Back in 1997, Joe Nozemack and Bob Schreck decided to launch an alternative comic book press where artists and writers would have full creative control of their ideas. A place where mainstream comics would be shunned, and where creative visions could be realized.
These days, Oni Press is publishing some of the best stuff out there. Its titles include Queen and Country, the story of a British female spy, and Whiteout, the tale of a woman U.S. marshal stationed in Antarctica. The Portland, Ore.— based press has cranked out 50 trade paperbacks—close to 20 published in 2002—since it began publishing. The press's editor-in-chief, Jamie S. Rich, attributes this success to an ever-growing pool of creative talent and the aforementioned policy of creator control. "We only interfere," said Rich, "if we think a book can be better."
Oni's success can be credited to an independent publisher who has recognized that the future of comics lies in the book format. "In the future," Rich said, "there's going to be a shift to the graphic novel—especially for indies. There's more interest in the complete one-story volume. The core comics audience will always collect periodicals because it is so ingrained in comic book culture. The casual comics reader likes the bound format."
Just as a viewer has the option of watching an entire season of television at once on DVD, the casual comic book reader can now pick up an entire year of a series and read it in one sitting. This means accessibility to a new kind of fan and to new growth for comics and graphic novel publishers.
Oni has teamed up with Scholastic Books in a joint project to extend its reach into the Canadian school system through the Scholastic book catalogue. Oni is offering an abridged version of Jetcat Clubhouse, Jay Stephens's all-ages comic. "We're always interested in reaching a larger audience that hasn't necessarily read our stuff," said Rich. Oni also began offering free comics (online in Adobe Acrobat format) through its Web site (www.onipress.com) two years ago. "It's the crack dealer method," quipped Nozemack. "First taste is free, you gotta buy the rest. It's been helpful as a tool to get leery fans to give a book a shot.
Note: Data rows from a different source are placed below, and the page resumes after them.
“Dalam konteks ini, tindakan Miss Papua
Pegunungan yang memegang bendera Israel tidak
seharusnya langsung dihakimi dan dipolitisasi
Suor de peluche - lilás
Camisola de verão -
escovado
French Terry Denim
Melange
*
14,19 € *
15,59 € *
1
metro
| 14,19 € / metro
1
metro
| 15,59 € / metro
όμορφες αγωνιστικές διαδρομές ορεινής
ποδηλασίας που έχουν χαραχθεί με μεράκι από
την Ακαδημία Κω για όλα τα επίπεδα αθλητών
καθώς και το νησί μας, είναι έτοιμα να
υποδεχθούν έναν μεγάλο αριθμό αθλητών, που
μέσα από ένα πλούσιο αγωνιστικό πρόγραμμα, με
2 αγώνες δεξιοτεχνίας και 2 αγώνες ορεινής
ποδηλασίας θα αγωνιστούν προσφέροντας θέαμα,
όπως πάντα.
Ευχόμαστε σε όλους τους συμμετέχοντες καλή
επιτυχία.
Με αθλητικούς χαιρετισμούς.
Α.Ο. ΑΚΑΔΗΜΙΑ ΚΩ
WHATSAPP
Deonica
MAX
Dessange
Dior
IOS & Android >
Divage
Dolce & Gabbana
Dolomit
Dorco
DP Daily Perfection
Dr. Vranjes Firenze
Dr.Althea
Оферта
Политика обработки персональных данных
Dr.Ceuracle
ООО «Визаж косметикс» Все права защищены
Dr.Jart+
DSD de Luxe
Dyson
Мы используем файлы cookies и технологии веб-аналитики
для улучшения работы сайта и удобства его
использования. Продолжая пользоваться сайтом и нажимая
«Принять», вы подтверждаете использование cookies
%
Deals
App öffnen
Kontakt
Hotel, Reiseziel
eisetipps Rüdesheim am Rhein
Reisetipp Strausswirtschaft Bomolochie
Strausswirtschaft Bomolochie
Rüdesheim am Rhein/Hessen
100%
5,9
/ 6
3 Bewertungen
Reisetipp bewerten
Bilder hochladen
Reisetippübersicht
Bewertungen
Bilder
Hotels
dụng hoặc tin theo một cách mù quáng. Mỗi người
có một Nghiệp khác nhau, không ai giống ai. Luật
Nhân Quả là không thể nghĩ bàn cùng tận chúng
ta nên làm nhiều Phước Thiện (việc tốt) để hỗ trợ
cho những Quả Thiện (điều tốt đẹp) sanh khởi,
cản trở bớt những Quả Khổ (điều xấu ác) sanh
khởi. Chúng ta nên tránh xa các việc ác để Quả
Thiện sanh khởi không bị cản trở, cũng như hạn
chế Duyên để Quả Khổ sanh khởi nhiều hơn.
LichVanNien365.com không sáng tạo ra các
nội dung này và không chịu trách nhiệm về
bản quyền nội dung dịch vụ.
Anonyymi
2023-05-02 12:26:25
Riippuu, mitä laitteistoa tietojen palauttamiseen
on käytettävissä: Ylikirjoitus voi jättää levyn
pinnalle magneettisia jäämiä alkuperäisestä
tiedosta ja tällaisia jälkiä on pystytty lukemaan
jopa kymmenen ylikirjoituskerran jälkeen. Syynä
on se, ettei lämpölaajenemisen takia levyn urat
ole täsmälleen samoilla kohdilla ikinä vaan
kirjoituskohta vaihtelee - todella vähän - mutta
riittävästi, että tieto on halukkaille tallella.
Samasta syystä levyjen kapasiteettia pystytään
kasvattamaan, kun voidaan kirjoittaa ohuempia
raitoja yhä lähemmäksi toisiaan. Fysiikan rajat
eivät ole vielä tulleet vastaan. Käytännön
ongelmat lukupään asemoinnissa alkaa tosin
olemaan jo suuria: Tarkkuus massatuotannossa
And we can use it to show booksellers, so they can see what some of our projects are like."
Next year, Oni Press will be releasing three titles in book format: Cheat by Christine Norrie, a tale of 21st-century lust and the consequences of adultery due in February; Days Like This by J. Torres and Scott Chantler, historical fiction set in the mid-1960s about a girl pop group much like the Supremes, set for March release; and, in June, look for One Bad Day by Steve Rolston, in which a girl finds herself tangled in a criminal plot.